Dipping sauces are a huge stumbling block for people who have adverse reactions to MSG. Nearly every worthy sauce for dumplings has a strong MSG component. Asian sauces in particular, view MSG as a necessary ingredient, and Western industrial food companies have followed suit. Complimenting dumplings is a struggle.
This sauce is a not an imitation of Vietnamese Peanut sauce; rather, it is an homage. Several of the flavors have been lifted from Vietnamese cooking, but the sauce stands on its own. Some of the ingredients are European and one, Saba, is from medieval Italian cooking.
Faux Peanut Sauce
2TBS fresh ginger
1 clove garlic
1 lime, juice only
1 TBS saba (medieval Italian grape-based sweetener and thickening agent)
3 TBS peanut butter
½-1 tsp hot pepper sauce
½ tsp white wine vinegar
3TBS white wine
1 cup vegetable broth at room temperature
1 TBS rice flour
Chopped peanuts (optional)
In food processor combine all the ingredients but the broth and flour. Process. Transfer the puree to a pot set on medium high burner. Suspend the flour in a small bowl of the broth, then add to puree. Add the rest of the broth, stir until sauce is reduced to preferred consistency. Garnish with nuts before serving.

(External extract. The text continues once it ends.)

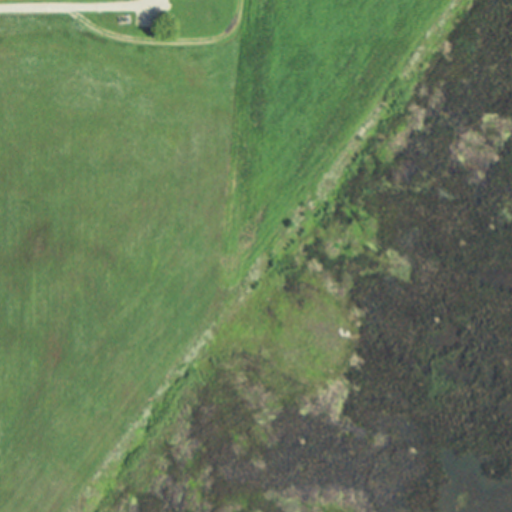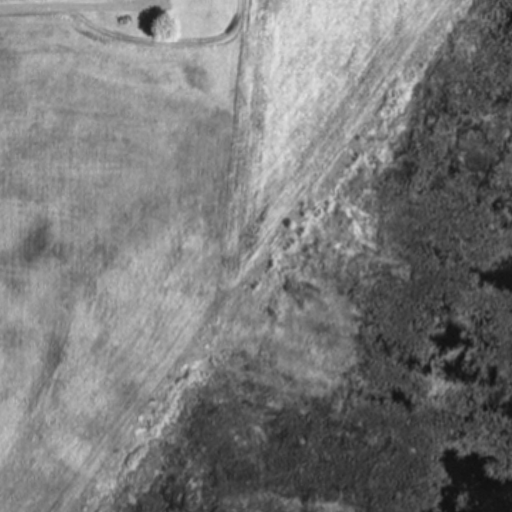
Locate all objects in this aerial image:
road: (74, 8)
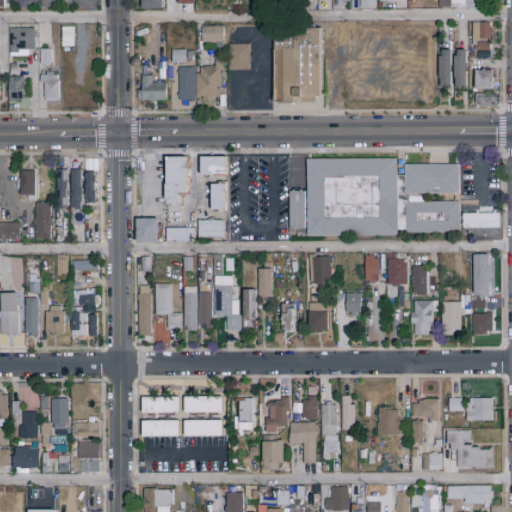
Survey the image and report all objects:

Of all the possible sauces, hot sauce is the poor people’s choice. First, hot sauce is cheap to make at home because there are only three base ingredients: salt, vinegar, and hot peppers. Peppers are easy to grow and are found on every inhabited continent. Second, hot sauce is an outdoor worker’s friend, promoting healthy sweat glands and thirst that are necessary to thrive in hot climates. Finally, hot sauce has a unique method of covering a variety of issues with poor quality food, transforming distasteful flavors, spicing up bland ones, and (sorry to say) making old and rotting foods palatable.
No matter how gourmet or expensive marketing managers make their hot sauce products, this is one sauce easily executed at home that will taste superior. Hot sauce will stay a long time without industrial additives. Even if a batch goes bad, a new, long-lasting batch can be whipped up in an hour.
20 hot peppers (jalapeno, serrano, thai bird, etc.), about 1 pound, less for the more potent peppers.
1 large clove garlic
½ medium onion, sliced thin
2 medium tomatillos diced
1 bell pepper diced
2 TBS vegetable oil
1 tsp salt
2 cups water
1 cup cider vinegar or white vinegar
*Either ventilate the room or wear a mask. The capsaicin fumes will burn the tissue in your throat and nose. Do not use cast iron for this recipe.*
Peel as appropriate and dice all the vegetables. Heat the oil in a large pan on medium high. Add the vegetables and ¾ tbs of the salt. Sauté for 5 minutes. Add the water and continue to cook, stirring occasionally. After 20 minutes or so, the peppers should be very soft and most of the water evaporated.
Remove from heat and allow the mixture to cool down to room temperature. In a food processor, puree the mixture until smooth. Add the vinegar and the rest of the salt. Mix, taste, and add more salt, as necessary.
Spread – jar as is, in a mason jar. Let the mixture rest for two weeks in the refrigerator before use. Spread as a paste or add to mayonnaise, mustard, and dipping sauces.
Sauce – strain the mixture through a fine mesh sieve. Toss the solids. Place the liquid in a mason jar, letting the mixture rest for two weeks in the refrigerator before use.